TASK:
Turn the lines from the first one through the line containing "What We Leave Behind | Note: TV", both included, into a numbered list, skipping any blank lines.

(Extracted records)
###

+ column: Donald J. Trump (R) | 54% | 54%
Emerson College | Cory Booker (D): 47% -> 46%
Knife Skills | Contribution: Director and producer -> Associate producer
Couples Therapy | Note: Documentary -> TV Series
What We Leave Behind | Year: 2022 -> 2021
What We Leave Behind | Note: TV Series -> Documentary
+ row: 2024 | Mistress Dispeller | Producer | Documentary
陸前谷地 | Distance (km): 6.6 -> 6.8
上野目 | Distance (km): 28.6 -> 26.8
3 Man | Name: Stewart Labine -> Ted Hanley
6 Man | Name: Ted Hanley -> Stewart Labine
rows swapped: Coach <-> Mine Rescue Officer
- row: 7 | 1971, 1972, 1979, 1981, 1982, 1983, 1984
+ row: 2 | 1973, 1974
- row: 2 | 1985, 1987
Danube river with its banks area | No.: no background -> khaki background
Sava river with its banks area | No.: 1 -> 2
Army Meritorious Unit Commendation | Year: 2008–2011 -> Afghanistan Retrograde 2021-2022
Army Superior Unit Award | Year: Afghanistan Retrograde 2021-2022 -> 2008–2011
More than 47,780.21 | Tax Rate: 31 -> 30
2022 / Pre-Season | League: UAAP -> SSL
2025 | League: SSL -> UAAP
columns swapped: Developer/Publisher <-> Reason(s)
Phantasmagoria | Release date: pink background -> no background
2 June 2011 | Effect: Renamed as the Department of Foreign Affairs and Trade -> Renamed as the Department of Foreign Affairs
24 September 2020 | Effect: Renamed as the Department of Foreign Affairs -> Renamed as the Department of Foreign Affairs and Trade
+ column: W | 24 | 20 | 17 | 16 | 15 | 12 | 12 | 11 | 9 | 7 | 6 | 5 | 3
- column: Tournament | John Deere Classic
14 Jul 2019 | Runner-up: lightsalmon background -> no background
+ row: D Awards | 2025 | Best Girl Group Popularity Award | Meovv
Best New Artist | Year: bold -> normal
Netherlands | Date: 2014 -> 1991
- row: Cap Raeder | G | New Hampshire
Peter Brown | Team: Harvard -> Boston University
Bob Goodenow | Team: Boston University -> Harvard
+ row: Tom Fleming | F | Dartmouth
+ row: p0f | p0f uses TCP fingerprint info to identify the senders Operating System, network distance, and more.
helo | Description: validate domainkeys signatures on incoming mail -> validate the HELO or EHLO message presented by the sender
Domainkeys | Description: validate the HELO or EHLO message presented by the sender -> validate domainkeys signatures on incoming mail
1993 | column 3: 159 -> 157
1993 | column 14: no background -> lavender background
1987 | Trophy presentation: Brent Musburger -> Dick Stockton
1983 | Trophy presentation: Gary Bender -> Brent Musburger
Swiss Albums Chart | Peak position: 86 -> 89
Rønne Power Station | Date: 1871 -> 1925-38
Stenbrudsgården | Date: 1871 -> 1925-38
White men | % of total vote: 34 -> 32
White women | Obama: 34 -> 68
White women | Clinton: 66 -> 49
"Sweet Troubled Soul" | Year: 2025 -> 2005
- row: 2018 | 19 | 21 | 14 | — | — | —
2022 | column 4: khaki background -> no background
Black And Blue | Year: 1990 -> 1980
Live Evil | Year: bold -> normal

###

WRITTEN ANSWER:
1. + column: Donald J. Trump (R) | 54% | 54%
2. Emerson College | Cory Booker (D): 47% -> 46%
3. Knife Skills | Contribution: Director and producer -> Associate producer
4. Couples Therapy | Note: Documentary -> TV Series
5. What We Leave Behind | Year: 2022 -> 2021
6. What We Leave Behind | Note: TV Series -> Documentary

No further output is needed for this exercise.